We tried reading excel files in the following ways :
- spark.read.format("com.databricks.spark.excel")
- spark.read.format("com.crealytics.spark.excel")
- spark.read.format("excel")
Received an error stating: Failure to initialize configurationInvalid configuration value detected for fs.azure.account.key
Note:
- The azure credentials were working fine while trying to read csv file from the same ADLS.
- We have installed the required libraries in Databricks cluster : com.crealytics:spark-excel_2.12:3.1.2_0.16.5-pre0 & openpyxl
CodePudding user response:
You can use pandas to read .xlsx file and then convert that to spark dataframe.
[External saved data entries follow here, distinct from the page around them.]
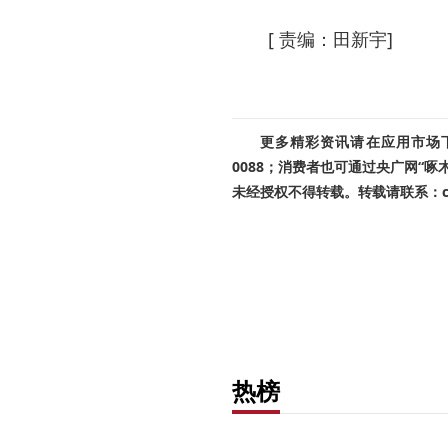
[ 责编：田新宇]
更多精彩资讯请在应用市场下载
0088；消费者也可通过央广网“
未经授权不得转载。转载请联系：cnr
热榜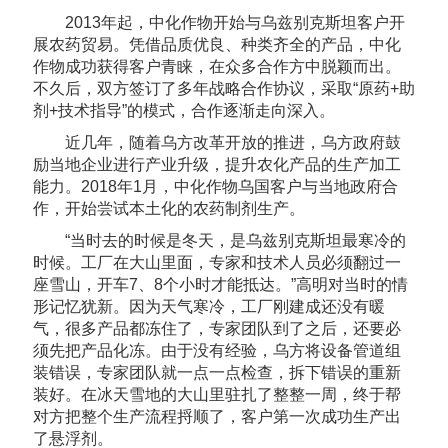
2013年起，中化作物开始与乌兹别克斯坦客户开
展农药贸易。凭借品质优良、种类齐全的产品，中化
作物成功获得客户青睐，在众多合作方中脱颖而出。
不久后，双方签订了多年战略合作协议，采取“原药+助
剂+技术指导”的模式，合作逐渐走向深入。
近几年，随着乌方改革开放的推进，乌方政府鼓
励当地企业进行产业升级，提升农化产品的生产加工
能力。2018年1月，中化作物乌国客户与当地政府合
作，开始尝试本土化的农药制剂生产。
“当时去的时候是冬天，是乌兹别克斯坦最寒冷的
时候。工厂在大山里面，专家和技术人员必须翻过一
座雪山，开车7、8个小时才能抵达。”高明对当时的情
形记忆犹新。因为天气寒冷，工厂刚建成还没有暖
气，很多产品都冻住了，专家团队到了之后，还要必
须先把产品化冻。由于没有经验，乌方将设备管道组
装错误，专家团队就一点一点检查，拆下错误的重新
装好。在冰天雪地的大山里驻扎了整整一周，终于帮
对方把整个生产流程捋顺了，客户第一次成功生产出
了悬浮剂。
from pyspark.sql import SparkSession
import pandas
spark = SparkSession.builder.appName("Test").getOrCreate()
pdf = pandas.read_excel('excelfile.xlsx', sheet_name='sheetname', inferSchema='true')
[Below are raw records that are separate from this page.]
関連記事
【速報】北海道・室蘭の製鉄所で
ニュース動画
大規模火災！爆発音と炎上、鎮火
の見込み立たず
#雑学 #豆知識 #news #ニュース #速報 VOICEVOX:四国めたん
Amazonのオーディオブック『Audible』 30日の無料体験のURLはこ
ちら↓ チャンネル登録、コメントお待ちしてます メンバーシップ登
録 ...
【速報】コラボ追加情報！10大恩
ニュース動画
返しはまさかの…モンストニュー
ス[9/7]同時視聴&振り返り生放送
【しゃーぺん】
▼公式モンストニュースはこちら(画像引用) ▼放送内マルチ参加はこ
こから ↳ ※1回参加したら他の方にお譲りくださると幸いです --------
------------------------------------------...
df = spark.createDataFrame(pdf)
df.show()
CodePudding user response:
Try this to acces to your ADLS
configs = {"fs.azure.account.auth.type": "OAuth",
"fs.azure.account.oauth.provider.type": "org.apache.hadoop.fs.azurebfs.oauth2.ClientCredsTokenProvider",
"fs.azure.account.oauth2.client.id": f"{client_id}",
"fs.azure.account.oauth2.client.secret": f"{client_secret}",
"fs.azure.account.oauth2.client.endpoint": f"https://login.microsoftonline.com/{tenant_id}/oauth2/token"}
def mount_adls(container_name2):
dbutils.fs.mount(
source = f"abfss://{container_name2}@{storage_account_name}.dfs.core.windows.net/",
mount_point = f"/mnt/{storage_account_name}/{container_name2}",
extra_configs = configs)